Nous ne serons plus celle ou celui que noue étions avant la mort de notre enfant et nous ne le serons plus jamais.
 Si vous attendez que nous revenions comme avant vous serez toujours frustré. 
Nous devenons des personnes nouvelles avec de nouvelles valeurs, de nouveaux rêves, de nouvelles aspirations et de nouvelles croyances. Nous vous en prions, efforcez-vous de refaire connaissance avec nous ; peut-être nous apprécierez-vous de nouveau?
 Le jour anniversaire de la naissance notre enfant et celui de son décès sont très difficiles à vivre pour nous, de même que les autres fêtes et les vacances. 
Nous aimerions qu’en ces occasions vous puissiez nous dire que vous pensez aussi à notre enfant. 

Quand nous sommes tranquilles et réservés, sachez que souvent nous pensons à lui ; alors, ne vous efforcez pas de nous divertir. 
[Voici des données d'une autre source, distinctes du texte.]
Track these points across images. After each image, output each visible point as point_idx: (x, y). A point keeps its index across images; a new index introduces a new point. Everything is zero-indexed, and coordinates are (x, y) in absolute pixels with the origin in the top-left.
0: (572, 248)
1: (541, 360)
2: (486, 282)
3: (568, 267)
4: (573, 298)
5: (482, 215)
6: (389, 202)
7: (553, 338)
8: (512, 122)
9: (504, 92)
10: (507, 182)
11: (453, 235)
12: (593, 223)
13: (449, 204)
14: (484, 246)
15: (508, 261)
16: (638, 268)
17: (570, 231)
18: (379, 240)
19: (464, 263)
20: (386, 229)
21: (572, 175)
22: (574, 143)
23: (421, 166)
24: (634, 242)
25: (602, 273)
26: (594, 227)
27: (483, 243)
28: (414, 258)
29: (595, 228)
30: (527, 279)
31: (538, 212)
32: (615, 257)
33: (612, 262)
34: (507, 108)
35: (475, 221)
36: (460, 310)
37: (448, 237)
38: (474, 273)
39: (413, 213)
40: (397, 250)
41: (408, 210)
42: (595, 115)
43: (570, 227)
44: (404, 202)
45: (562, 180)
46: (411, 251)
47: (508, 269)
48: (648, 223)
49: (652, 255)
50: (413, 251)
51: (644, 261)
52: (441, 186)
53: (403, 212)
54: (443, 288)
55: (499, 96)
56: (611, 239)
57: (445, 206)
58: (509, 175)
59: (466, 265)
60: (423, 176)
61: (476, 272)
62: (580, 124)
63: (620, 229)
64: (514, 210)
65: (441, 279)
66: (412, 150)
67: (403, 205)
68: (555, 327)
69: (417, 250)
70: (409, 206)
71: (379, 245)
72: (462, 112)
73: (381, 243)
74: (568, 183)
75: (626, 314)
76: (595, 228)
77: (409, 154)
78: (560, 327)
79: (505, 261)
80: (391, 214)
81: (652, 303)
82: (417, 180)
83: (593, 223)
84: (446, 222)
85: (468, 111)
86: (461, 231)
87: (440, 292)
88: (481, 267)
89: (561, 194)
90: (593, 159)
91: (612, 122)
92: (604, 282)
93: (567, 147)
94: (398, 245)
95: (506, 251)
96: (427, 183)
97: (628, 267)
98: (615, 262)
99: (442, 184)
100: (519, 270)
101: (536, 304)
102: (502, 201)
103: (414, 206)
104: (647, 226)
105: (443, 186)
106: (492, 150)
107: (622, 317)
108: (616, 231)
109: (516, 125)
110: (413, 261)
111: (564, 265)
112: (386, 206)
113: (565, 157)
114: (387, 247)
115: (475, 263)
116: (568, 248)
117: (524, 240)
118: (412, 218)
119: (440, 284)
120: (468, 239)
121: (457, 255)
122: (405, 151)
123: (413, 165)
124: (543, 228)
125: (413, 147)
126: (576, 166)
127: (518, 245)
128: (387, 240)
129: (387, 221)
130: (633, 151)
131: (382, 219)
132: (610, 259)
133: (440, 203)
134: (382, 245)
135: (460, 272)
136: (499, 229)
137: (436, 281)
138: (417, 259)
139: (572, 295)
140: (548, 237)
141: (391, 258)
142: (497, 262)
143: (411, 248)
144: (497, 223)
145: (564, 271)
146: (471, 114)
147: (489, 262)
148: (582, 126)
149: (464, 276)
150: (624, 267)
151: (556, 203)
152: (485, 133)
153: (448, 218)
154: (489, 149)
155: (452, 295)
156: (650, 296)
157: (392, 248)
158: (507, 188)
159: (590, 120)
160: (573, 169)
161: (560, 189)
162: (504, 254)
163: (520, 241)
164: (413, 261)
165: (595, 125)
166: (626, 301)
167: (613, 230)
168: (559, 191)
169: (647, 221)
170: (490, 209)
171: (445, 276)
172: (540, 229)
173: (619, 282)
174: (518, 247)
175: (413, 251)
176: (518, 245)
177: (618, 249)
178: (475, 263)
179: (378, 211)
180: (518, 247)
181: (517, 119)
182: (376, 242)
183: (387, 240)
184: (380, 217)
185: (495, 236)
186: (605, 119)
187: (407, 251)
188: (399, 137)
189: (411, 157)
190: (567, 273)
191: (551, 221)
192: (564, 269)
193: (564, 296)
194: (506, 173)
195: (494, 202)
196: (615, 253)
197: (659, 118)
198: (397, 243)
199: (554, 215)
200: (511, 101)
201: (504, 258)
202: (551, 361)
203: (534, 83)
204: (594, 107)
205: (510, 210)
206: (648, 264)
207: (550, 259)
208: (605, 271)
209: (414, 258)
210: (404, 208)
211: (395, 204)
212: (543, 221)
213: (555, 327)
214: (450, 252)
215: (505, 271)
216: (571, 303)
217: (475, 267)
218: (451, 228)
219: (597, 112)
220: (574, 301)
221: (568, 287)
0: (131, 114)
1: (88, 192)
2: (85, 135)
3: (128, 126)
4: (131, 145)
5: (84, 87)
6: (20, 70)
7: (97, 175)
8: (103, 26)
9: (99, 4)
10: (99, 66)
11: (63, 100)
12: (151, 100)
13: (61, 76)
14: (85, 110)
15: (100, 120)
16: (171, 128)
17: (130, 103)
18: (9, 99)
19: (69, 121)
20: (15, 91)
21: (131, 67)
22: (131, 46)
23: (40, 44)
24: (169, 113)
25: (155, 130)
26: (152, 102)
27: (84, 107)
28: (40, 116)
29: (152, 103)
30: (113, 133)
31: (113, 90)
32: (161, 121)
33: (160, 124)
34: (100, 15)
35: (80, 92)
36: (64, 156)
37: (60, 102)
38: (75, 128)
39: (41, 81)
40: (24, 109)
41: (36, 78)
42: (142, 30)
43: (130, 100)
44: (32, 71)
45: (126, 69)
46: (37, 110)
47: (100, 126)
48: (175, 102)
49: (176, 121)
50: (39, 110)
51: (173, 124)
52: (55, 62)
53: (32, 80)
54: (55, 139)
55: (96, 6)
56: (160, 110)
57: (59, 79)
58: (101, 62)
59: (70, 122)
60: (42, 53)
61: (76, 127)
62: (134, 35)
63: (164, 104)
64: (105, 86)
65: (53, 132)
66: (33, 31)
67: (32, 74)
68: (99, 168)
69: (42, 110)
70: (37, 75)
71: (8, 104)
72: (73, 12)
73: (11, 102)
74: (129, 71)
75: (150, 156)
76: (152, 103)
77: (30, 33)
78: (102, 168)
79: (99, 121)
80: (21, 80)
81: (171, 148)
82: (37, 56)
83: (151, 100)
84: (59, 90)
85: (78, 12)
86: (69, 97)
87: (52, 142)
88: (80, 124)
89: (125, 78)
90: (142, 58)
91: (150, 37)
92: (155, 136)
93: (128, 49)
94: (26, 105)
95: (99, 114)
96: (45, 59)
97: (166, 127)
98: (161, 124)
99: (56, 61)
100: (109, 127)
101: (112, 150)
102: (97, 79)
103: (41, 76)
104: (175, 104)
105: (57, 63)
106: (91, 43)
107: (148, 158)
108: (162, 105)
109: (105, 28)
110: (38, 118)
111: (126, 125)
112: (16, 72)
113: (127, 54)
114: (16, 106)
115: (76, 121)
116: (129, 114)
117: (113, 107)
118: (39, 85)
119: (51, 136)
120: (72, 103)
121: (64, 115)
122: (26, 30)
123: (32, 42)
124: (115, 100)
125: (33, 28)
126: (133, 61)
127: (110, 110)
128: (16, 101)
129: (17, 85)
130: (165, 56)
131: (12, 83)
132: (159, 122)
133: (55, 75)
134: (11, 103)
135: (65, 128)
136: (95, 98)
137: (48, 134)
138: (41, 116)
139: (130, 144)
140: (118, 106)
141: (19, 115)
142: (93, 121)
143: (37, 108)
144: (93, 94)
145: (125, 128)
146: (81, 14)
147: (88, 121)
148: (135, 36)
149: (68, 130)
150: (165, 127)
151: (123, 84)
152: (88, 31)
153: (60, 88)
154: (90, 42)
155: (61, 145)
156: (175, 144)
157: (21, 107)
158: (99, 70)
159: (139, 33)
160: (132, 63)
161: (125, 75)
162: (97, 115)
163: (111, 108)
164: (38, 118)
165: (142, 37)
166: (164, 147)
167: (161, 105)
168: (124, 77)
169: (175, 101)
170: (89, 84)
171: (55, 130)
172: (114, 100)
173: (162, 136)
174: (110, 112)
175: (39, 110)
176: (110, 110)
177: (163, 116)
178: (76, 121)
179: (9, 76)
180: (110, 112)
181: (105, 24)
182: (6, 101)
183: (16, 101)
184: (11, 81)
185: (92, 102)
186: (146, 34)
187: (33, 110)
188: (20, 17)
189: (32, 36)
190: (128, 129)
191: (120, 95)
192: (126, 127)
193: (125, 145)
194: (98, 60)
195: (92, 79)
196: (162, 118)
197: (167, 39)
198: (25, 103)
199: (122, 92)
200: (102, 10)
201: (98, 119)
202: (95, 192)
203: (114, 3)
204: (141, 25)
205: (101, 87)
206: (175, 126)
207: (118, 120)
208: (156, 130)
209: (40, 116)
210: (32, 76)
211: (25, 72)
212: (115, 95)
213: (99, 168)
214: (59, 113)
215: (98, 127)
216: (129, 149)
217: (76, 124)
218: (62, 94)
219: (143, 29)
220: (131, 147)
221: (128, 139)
 Les mots exacts pour le dire.
 Je vous en prie, ne me demandez pas si j’ai réussi à le surmonter, Je ne le surmonterai jamais.
 Je vous en prie, ne me dites pas qu’il est mieux là où il est maintenant, Il n’est pas ici auprès de moi.
 Je vous en prie, ne me dites pas qu’il ne souffre plus, Je n’ai toujours pas accepté qu’il ait dû souffrir. 
Je vous en prie, ne me dites pas que vous savez ce que je ressens, A moins que vous aussi, vous ayez perdu un enfant. 
Je vous en prie, ne me demandez pas de guérir, Le deuil n’est pas une maladie dont on peut se débarrasser. Je vous en prie, ne me dites pas « Au moins vous l’avez eu pendant tel nombre d’années », Selon vous, à quel âge votre enfant devrait-il mourir ? 
Je vous en prie, ne me dites pas que Dieu n’inflige pas plus que ce que l’homme peut supporter. 
Je vous en prie, dites-moi simplement que vous êtes désolés. 
Je vous en prie, dites-moi simplement que vous vous souvenez de mon enfant, si vous vous rappelez de lui. 
Je vous en prie, laissez-moi simplement parler de mon enfant. 
Je vous en prie, mentionnez le nom de mon enfant.
 Je vous en prie, laissez-moi simplement pleurer. 

 

Elle vit son deuil autrement et c’est tout à fait son droit, je crois que personne ne pourra la juger pour cela. Il n’y a rien d’autres à ajouter.
Nous vivons le notre, différemment mais c’est notre droit.